_Material provided_:
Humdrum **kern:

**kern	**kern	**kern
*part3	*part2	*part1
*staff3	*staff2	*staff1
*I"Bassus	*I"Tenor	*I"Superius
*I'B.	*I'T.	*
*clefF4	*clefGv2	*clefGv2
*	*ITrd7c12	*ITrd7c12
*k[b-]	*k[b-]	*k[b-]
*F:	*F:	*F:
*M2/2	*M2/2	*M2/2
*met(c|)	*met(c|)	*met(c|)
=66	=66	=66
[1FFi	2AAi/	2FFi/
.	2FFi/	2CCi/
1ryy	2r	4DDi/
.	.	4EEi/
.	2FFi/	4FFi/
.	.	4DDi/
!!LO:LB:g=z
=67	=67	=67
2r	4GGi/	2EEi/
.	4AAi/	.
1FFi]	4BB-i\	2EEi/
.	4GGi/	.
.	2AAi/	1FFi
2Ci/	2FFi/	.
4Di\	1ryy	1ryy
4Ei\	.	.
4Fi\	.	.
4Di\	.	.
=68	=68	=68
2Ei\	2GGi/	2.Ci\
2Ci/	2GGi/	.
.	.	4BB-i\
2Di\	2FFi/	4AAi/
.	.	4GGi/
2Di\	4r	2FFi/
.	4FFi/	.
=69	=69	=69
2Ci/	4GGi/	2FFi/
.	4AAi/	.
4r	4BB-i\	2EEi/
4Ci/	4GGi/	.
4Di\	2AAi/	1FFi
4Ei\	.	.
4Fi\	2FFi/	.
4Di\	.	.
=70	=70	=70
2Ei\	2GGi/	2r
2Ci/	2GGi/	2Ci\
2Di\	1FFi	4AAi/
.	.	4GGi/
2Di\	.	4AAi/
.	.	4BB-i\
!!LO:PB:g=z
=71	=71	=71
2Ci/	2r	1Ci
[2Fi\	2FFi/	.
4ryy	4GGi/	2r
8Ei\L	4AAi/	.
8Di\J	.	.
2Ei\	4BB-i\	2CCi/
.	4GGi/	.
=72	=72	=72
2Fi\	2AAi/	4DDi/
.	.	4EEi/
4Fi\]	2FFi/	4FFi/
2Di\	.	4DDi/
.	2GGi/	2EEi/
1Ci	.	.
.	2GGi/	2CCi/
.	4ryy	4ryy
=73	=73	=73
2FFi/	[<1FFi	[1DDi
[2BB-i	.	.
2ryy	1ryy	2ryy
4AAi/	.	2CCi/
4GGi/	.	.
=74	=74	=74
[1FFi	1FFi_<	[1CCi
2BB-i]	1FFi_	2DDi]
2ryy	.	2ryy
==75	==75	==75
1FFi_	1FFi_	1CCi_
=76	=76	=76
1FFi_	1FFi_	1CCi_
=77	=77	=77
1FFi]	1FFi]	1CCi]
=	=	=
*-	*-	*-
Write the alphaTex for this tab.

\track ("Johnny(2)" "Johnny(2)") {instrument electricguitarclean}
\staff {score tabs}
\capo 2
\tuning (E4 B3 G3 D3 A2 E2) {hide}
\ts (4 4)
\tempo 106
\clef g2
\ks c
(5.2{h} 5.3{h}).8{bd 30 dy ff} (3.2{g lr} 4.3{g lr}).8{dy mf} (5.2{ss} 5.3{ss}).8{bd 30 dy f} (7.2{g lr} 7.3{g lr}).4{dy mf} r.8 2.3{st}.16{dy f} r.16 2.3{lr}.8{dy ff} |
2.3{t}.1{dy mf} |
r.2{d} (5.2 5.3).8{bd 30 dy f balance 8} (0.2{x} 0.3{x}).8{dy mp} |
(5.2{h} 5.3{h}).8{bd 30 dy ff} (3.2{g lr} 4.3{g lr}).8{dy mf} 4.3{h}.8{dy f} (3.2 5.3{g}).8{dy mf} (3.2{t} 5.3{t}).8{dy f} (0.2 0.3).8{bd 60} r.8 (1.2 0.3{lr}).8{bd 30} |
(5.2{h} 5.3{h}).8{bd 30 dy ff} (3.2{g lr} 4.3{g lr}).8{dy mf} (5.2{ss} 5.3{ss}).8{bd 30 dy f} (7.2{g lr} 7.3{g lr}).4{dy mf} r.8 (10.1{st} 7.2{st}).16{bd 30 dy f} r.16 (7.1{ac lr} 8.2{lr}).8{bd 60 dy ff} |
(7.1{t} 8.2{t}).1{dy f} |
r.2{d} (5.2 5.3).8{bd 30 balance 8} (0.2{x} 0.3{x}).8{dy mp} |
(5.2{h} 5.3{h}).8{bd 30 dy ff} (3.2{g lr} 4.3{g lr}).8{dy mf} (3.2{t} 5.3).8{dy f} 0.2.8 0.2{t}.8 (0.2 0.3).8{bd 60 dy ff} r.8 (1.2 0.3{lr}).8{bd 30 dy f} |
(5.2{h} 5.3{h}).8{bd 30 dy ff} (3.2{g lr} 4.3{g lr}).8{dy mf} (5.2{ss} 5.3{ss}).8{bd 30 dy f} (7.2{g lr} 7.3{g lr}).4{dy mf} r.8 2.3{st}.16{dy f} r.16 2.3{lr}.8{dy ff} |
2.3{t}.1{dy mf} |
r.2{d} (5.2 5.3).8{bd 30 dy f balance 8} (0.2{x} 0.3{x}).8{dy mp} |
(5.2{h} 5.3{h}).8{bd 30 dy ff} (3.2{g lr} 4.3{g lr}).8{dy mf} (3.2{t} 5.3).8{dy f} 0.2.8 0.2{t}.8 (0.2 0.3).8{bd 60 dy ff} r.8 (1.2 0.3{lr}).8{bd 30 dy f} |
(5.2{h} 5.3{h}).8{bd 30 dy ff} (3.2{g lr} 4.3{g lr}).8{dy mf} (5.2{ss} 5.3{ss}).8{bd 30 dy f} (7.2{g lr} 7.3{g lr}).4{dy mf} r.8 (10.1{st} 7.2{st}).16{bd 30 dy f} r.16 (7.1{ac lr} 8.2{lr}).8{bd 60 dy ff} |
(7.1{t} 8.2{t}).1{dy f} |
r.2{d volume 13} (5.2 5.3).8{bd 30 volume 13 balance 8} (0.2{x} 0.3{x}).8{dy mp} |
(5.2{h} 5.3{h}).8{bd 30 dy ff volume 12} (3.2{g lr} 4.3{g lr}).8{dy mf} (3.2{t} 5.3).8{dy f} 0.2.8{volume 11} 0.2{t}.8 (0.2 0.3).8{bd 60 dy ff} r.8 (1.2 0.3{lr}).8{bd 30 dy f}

_Challenge_:
Copy out each line above that contains the string "volume". Case counts.

_Full answer_:
r.2{d volume 13} (5.2 5.3).8{bd 30 volume 13 balance 8} (0.2{x} 0.3{x}).8{dy mp} |
(5.2{h} 5.3{h}).8{bd 30 dy ff volume 12} (3.2{g lr} 4.3{g lr}).8{dy mf} (3.2{t} 5.3).8{dy f} 0.2.8{volume 11} 0.2{t}.8 (0.2 0.3).8{bd 60 dy ff} r.8 (1.2 0.3{lr}).8{bd 30 dy f}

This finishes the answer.